About Transformative Memory Network
Some of the key political struggles of our time concern how and what to remembers about mass violence, such as war, genocide, slavery and dispossession. The Transformative Memory Network is a collective of scholars, artists, community-based organizations and policy makers engaged with the broader question of what makes memory transformative of a sense of self, relations to others, legacies of violence, and connections to the land. We seek to change the ways in which memory is conceived, documented and practiced in the context of public policy and scholarship on mass atrocity as a mechanism for dealing with ‘the past.’ Instead, our work reconceptualizes memory as a generative force to challenge the present and reimagine the future.

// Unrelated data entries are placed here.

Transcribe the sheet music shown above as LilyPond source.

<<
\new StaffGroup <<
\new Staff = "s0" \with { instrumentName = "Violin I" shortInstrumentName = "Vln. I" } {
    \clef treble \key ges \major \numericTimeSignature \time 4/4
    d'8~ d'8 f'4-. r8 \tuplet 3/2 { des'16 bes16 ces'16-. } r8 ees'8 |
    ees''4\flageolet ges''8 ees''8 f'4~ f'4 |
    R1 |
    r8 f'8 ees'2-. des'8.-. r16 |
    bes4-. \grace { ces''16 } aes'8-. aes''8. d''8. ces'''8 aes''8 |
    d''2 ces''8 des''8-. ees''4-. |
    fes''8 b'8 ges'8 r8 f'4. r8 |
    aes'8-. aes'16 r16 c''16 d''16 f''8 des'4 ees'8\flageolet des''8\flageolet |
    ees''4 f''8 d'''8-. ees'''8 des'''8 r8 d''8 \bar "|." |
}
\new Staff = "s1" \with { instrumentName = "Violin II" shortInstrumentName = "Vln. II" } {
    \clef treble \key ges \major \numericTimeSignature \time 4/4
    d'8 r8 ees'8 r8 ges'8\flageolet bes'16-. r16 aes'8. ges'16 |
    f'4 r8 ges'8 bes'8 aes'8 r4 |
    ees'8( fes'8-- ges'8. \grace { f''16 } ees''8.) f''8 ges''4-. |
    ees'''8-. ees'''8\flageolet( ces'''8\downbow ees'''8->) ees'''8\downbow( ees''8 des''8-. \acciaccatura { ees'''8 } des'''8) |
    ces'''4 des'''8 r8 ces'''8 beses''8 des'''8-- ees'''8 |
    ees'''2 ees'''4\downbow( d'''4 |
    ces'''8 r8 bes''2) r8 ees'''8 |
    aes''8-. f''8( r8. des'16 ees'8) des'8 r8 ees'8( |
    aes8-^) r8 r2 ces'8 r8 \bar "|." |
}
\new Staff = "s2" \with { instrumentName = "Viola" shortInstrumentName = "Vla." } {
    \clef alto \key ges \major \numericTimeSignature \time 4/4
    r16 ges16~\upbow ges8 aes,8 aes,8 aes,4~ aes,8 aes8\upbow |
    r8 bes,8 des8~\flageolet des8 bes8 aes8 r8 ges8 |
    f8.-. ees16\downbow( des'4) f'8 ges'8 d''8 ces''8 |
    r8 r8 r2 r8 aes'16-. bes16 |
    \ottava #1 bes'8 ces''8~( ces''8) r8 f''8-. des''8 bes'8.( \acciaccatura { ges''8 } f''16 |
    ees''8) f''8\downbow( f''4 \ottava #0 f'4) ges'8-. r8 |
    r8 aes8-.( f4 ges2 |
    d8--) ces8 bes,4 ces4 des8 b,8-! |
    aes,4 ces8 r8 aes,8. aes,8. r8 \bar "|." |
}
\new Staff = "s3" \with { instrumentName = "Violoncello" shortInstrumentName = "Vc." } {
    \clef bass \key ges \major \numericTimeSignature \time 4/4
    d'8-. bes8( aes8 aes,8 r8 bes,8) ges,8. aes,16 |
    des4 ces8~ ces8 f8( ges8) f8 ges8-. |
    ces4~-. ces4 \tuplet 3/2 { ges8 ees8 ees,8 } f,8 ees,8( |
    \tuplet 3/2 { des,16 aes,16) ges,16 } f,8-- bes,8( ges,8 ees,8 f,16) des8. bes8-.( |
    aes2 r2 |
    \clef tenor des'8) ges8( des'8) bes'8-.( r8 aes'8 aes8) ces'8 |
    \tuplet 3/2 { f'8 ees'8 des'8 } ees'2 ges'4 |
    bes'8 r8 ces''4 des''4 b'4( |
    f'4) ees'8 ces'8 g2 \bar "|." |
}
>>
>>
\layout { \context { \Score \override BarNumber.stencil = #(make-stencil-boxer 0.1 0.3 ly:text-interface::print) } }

The methodology of the Network is knowledge exchanges designed to de-centre Western epistemologies and ‘the expert’ and work towards a methodology of relational and reciprocal learning that is place based and embodied. Located in the territories of–and in dialogue with–memory keepers, the exchanges hasten new ways of thinking about the possibilities of a different future. Exchanges are also facilitated through the Transformative Memory Digital Archive as a virtual means of collaborative knowledge construction and as a repository of records that seek to disrupt silences in dominant narratives of violence and dispossession.
For more information please contact: ubcsocialjusticegsa@gmail.com ⇉
Bios of organizers
Alejandra Gaviria-Serna works at the intersections of activism, art, scholarship, and policy, related to society’s rights to truth and memory and the Colombian conflict. Since 2006 she is a founder and member of the Colombian Movement H.I.J.O.S (Daughters and Sons for Identity and Justice against Forgetting and Silence) and MOVICE (Movement of Victims of State Crimes, a movement that brings together 200 organizations in Colombia working for the rights of victims). Between 2009-2016 Alejandra was active in the Memory, Peace and Reconciliation Center of Bogota, the first governmental “museum” on memory as the Coordinator of the Research, Artistic, Communicative and Cultural Actions. She is a political advocacy advisor to the Colombian Network of Places of Memory which coordinates 24 places of memory in Colombia dedicated to the fulfillment of the right to the memory. Until coming to Canada to study the Ph.D., she worked in the recently created Colombian Truth Commission in the areas of Acknowledgement, Recognition, and Coexistence (three of the main goals of the Commission). Alejandra is currently a Ph.D. student in the Social Justice Institute at the University of British Columbia, where she holds the Vanier Fellowship. In the context of the work and the findings of the Colombian Truth Commission, her research seeks to explore how grassroots initiatives that work creatively and artistically with memory produce shared knowledge and contribute to social comprehension, that enable processes of social reconstruction in diverse instances of mass violence and their aftermath.
David Ng is a PhD student at The Social Justice Institute at UBC. He is a queer, feminist, media artist, and co-founder of Love Intersections, a media arts organization of queer artists of colour. His current research and artistic practices grapple with queer, racialized, and diasporic identity, and how intersectional identities can be expressed through media arts. His interests include imagining new possibilities of how queer racialized artists can use their practice to transform communities. His work has also recently included collaborations with Primary Colours / Couleurs primaires, which is a national initiative to put Indigenous arts practices at the centre of the Canadian art system through the leadership of Indigenous artists, supported by artists of colour.